Pozen Sees No Reason To Sell MFS Investments
MFS Investment Management, which had been on the market until last October, is no longer looking for a buyer, the firm's chairman, Robert Pozen, tells Bloomberg.
"We think there would not be a benefit to selling the company because we operate as a relatively standalone operation [from parent company Sun Life Financial] and do very well," Pozen said.
Of particular note, Pozen said, since a new management team was put in place three years ago, MFS's assets have increased 50% to $200 billion.

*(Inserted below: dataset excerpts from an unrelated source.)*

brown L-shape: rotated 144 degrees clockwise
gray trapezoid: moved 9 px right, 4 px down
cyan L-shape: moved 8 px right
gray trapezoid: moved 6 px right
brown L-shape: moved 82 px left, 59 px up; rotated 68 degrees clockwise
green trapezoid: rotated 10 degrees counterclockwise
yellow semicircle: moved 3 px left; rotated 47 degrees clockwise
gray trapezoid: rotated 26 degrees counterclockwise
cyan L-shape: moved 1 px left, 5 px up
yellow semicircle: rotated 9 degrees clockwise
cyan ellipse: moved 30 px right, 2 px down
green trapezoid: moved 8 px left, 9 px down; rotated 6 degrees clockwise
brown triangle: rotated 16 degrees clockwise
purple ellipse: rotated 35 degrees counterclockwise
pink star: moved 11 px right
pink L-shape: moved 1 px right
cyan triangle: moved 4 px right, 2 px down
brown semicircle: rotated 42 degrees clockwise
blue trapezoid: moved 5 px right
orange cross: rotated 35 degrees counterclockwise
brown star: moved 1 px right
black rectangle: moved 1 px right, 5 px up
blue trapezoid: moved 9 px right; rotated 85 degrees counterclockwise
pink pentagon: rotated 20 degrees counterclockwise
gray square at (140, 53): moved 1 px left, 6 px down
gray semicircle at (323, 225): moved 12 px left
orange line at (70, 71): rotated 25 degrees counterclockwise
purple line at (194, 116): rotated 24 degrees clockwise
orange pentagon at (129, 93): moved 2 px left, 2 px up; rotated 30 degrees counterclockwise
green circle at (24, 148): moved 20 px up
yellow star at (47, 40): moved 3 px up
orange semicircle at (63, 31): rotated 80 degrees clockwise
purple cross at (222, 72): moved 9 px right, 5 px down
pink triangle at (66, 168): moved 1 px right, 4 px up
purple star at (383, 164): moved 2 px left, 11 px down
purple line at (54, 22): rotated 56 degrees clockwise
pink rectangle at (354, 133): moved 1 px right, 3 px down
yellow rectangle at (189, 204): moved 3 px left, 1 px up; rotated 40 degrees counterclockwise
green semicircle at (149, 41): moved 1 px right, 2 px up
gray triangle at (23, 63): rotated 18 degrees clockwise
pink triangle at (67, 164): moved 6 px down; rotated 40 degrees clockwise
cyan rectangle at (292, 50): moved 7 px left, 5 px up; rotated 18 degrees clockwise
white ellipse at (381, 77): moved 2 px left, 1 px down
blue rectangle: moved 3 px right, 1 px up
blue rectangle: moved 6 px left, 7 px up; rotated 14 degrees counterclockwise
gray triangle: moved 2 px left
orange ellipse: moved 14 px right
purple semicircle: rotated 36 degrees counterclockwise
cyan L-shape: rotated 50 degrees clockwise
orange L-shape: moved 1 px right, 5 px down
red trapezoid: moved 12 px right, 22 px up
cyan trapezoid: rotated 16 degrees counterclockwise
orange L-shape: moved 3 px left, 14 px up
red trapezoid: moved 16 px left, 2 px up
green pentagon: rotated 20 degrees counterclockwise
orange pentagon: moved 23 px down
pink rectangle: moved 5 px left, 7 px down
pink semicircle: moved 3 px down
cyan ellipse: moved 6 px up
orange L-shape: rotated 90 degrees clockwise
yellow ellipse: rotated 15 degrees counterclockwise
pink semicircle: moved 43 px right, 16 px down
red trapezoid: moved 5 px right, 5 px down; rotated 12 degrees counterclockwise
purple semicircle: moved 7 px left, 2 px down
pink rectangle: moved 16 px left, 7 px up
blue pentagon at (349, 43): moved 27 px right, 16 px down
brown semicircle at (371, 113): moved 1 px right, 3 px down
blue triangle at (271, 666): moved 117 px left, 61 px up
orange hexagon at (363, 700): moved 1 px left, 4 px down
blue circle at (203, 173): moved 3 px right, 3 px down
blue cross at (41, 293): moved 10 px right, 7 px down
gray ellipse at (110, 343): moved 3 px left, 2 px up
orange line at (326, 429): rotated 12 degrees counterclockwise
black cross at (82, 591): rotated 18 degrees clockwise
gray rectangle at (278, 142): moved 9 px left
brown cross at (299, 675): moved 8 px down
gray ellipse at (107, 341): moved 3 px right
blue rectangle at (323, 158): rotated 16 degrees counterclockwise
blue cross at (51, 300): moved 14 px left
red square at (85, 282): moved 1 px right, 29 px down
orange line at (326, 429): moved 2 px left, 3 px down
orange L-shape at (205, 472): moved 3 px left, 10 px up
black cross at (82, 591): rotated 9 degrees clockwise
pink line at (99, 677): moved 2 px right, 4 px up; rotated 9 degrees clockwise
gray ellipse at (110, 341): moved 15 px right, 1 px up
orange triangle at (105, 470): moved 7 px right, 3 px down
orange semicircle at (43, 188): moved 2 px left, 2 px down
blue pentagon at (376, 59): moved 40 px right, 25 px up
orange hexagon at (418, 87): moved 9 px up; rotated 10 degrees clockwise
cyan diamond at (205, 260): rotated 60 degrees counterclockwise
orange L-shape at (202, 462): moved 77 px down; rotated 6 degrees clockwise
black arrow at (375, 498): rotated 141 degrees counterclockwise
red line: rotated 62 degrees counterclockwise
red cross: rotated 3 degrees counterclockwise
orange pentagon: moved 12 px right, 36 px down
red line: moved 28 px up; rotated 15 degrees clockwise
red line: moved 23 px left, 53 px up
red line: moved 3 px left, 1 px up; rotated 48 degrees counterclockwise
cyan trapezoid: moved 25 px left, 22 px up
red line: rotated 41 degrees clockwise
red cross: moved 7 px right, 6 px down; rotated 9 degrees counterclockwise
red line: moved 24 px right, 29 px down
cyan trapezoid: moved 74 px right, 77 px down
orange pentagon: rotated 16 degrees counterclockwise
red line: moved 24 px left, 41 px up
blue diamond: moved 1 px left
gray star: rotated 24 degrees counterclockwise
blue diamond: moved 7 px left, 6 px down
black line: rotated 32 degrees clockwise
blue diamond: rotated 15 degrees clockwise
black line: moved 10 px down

The firm's profits also increased 38% in the first quarter to $61 billion.
"We're feeling pretty good about it," Pozen said.
Shareholders Concerned About Proxy Advice Firms
Mutual funds, pensions and other large shareholders that rely on two large proxy advisory firms, Glass Lewis and Institutional Shareholder Services, are concerned that new ownership at the businesses might be affecting the quality of the advice they impart, The Wall Street Journal reports.
In particular, Xinhau Finance of Shanghai, which has ties to the Chinese government, increased its stake in Glass Lewis from 19.9% to buy it outright, and two weeks ago, two of the firm's top research executives resigned due to concerns about Xinhua Finance.
"I am uncomfortable with and deeply disturbed by the conduct, background and activities of Glass Lewis's new parent, its senior management and its directors," said Jonathan Weil, the former director of research at Glass Lewis.
However, Dan Connell, chief operating officer at Xinhua Finance, said the Chinese government only owns 1% of Glass Lewis and that its proxy advisory business is kept distinct from its investor relations service.
The concerns at ISS, which RiskMetrics acquired late last year, are that should RiskMetrics go public, as it is considering, it could beef up its corporate governance consulting business, which would mean it could be more inclined to side with management.